On June 25, 2018, the CMS published its Reporting Form for Plan Sponsors Offering Limited Wraparound Coverage. A plan sponsor of limited wraparound coverage must file the form once, within 60 days of the form’s publication (by August 24, 2018), or 60 days after the first day of the first plan year that limited wraparound coverage is first offered.
Question of the Month
Q. Who must pay the Patient-Centered Outcomes Research Institute (PCORI) fee and when is the fee due?
A. The fee must be determined and paid by:
- The insurer for fully insured plans (although the fee likely will be passed on to the plan)

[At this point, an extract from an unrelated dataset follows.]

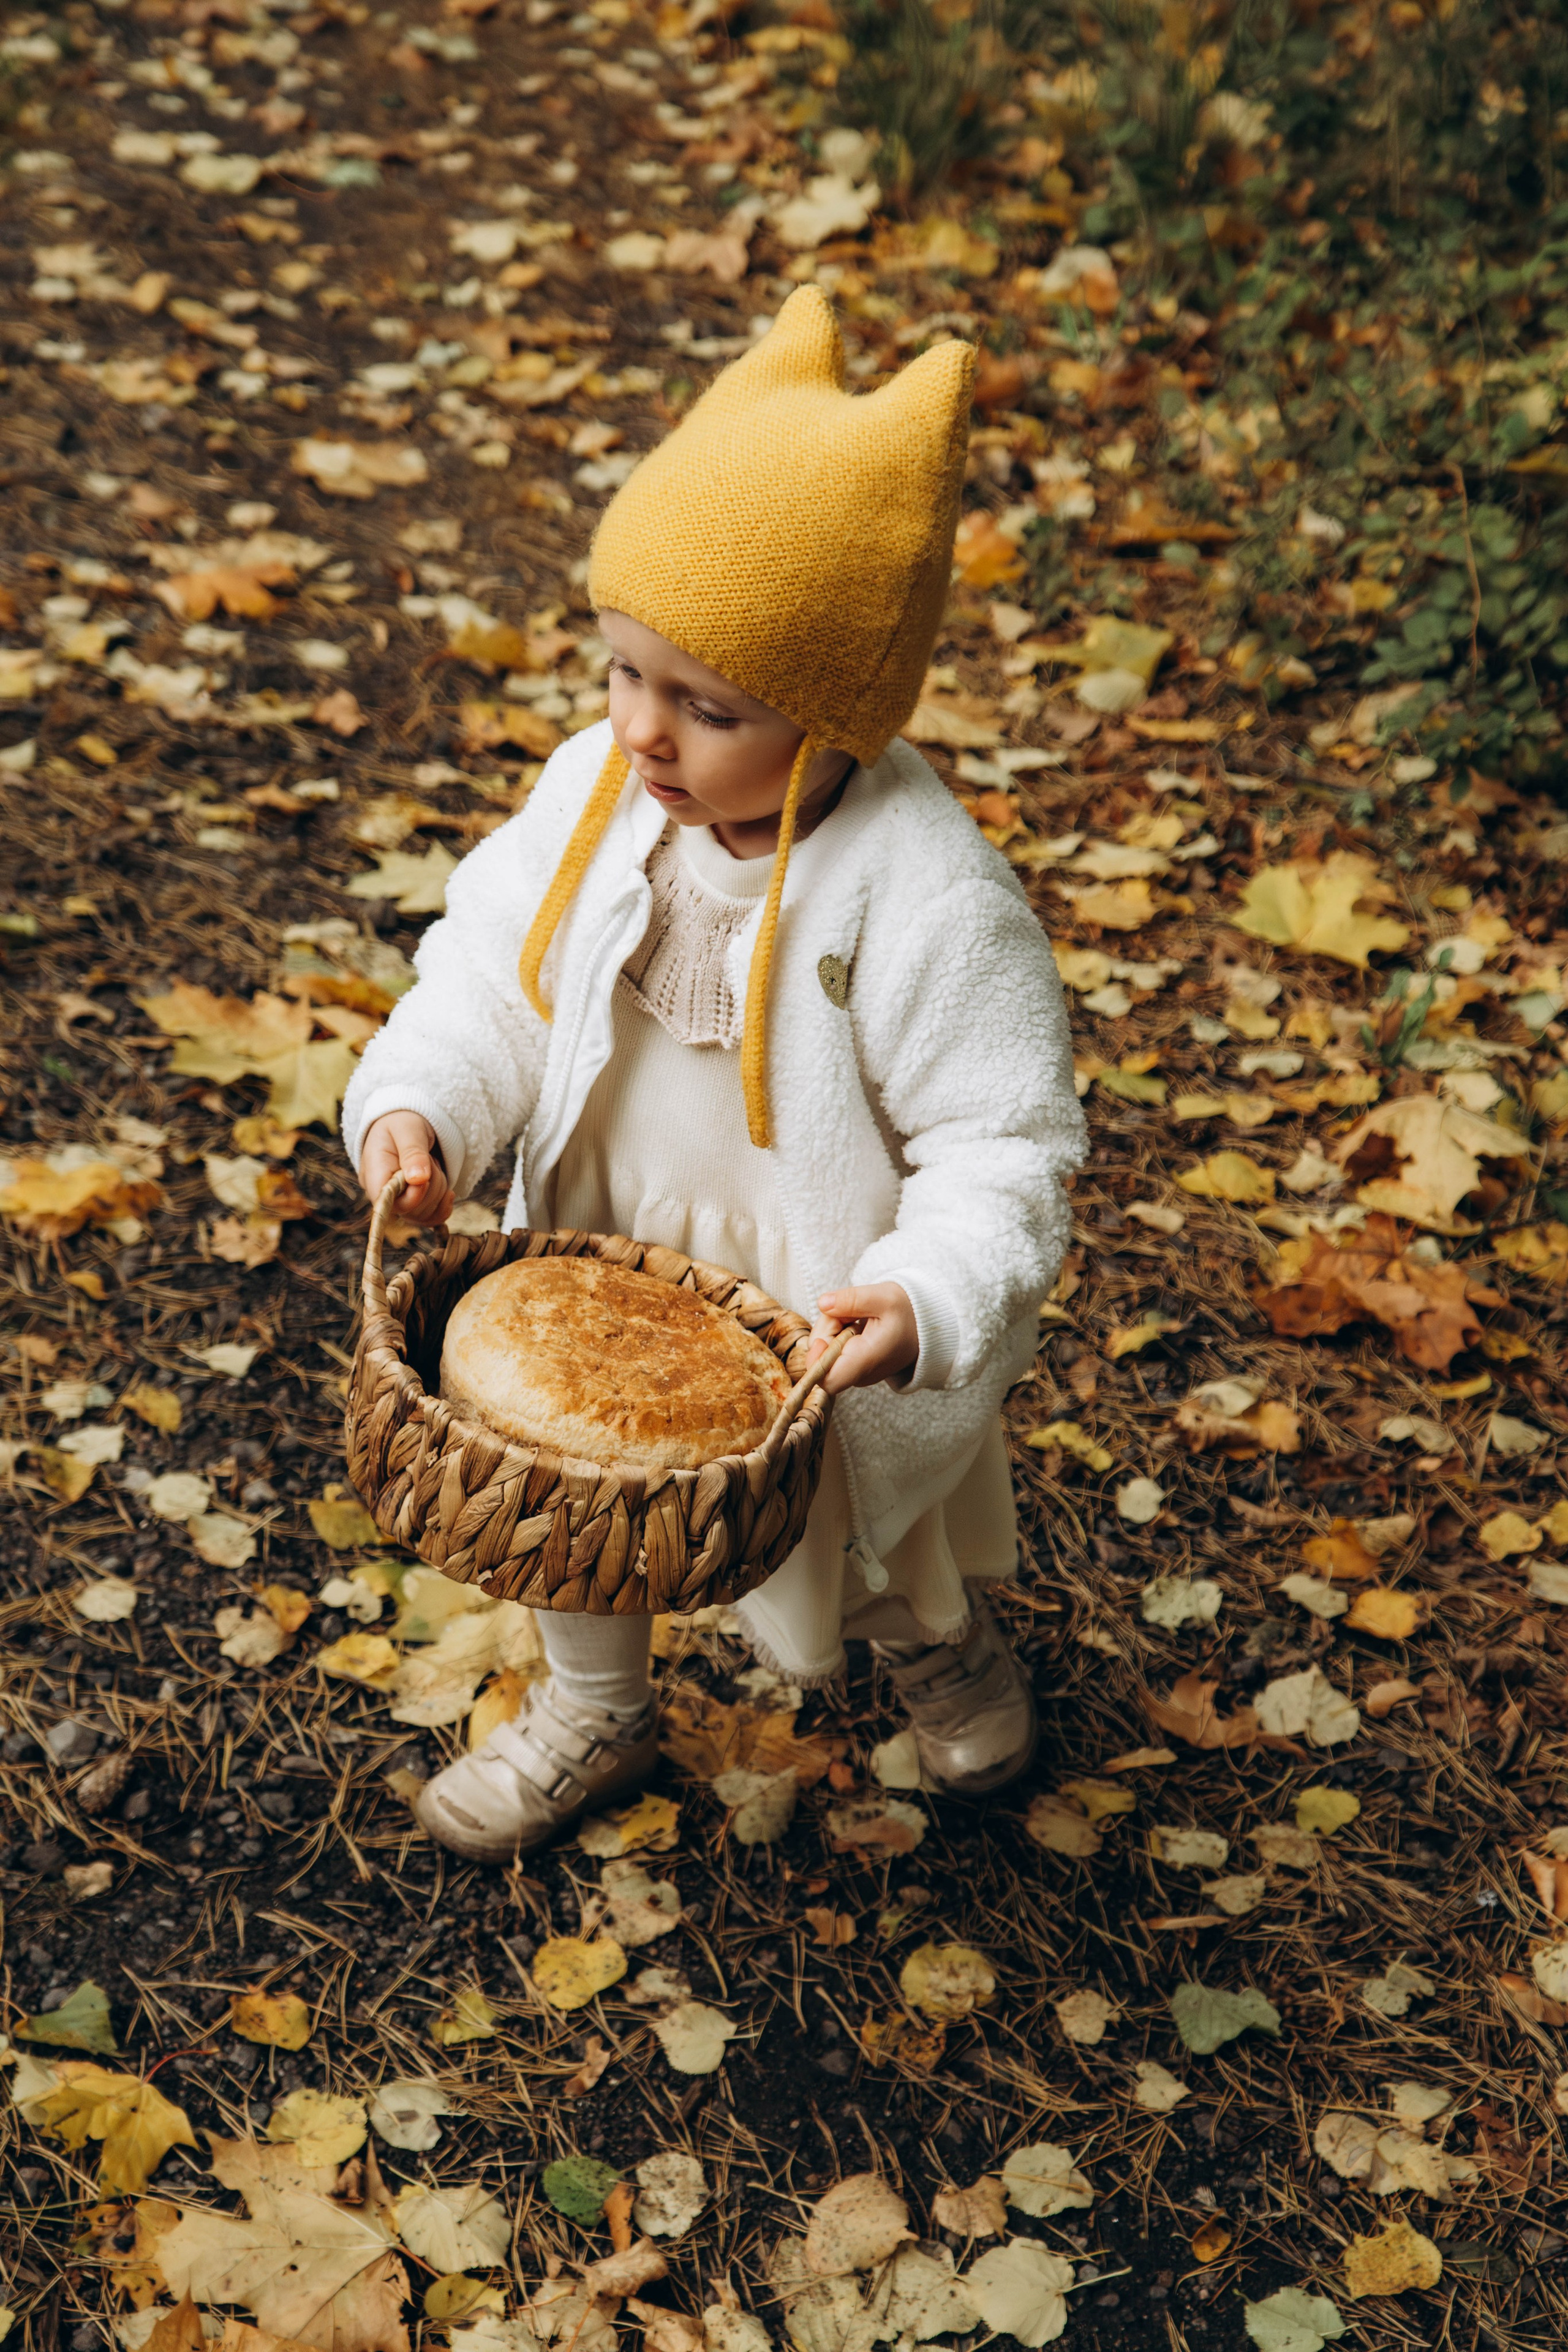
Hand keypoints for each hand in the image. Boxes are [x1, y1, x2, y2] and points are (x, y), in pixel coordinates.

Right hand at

- The plan sponsor of self-funded plans, including HRAs
- The plan’s TPA may assist with the calculation, but the plan sponsor must file IRS Form 720 and pay the applicable fee
- If multiple employers participate in the plan, each must file separately unless the plan document designates one as the plan sponsor
The fee is due by July 31 of the year following the calendar year in which the plan/policy year ends. For example:
|Plan/Policy Years||Year Fee Is
|Plan/Policy Year||Year Fee Is
|Nov. 1, 2015 – Oct. 31, 2016||July 31, 2017||Nov. 1, 2016 – Oct. 31, 2017||July 31, 2018|
|Dec. 1, 2015 – Nov. 30, 2016||July 31, 2017||Dec. 1, 2016 – Nov. 30, 2017||July 31, 2018|
|Jan. 1, 2016 – Dec. 31, 2016||July 31, 2017||Jan. 1, 2017 – Dec. 31, 2017||July 31, 2018|
|Feb. 1, 2016 – Jan. 31, 2017||July 31, 2018||Feb. 1, 2017 – Jan. 31, 2018||July 31, 2019|
|March 1, 2016 – Feb. 28, 2017||July 31, 2018||March 1, 2017 – Feb. 28, 2018||July 31, 2019|
|April 1, 2016 – March 31, 2017||July 31, 2018||April 1, 2017 – March 31, 2018||July 31, 2019|
|May 1, 2016 – April 30, 2017||July 31, 2018||May 1, 2017 – April 30, 2018||July 31, 2019|
|June 1, 2016 – May 31, 2017||July 31, 2018||June 1, 2017 – May 31, 2018||July 31, 2019|
|July 1, 2016 – June 30, 2017||July 31, 2018||July 1, 2017 – June 30, 2018||July 31, 2019|
|Aug. 1, 2016 – July 31, 2017||July 31, 2018||Aug. 1, 2017 – July 31, 2018||July 31, 2019|
|Sept. 1, 2016 – Aug. 31, 2017||July 31, 2018||Sept. 1, 2017 – Aug. 31, 2018||July 31, 2019|
|Oct. 1, 2016 – Sept. 30, 2017||July 31, 2018||Oct. 1, 2017 – Sept. 30, 2018||July 31, 2019|
This information is general and is provided for educational purposes only. It reflects UBA’s understanding of the available guidance as of the date shown and is subject to change. It is not intended to provide legal advice. You should not act on this information without consulting legal counsel or other knowledgeable advisors.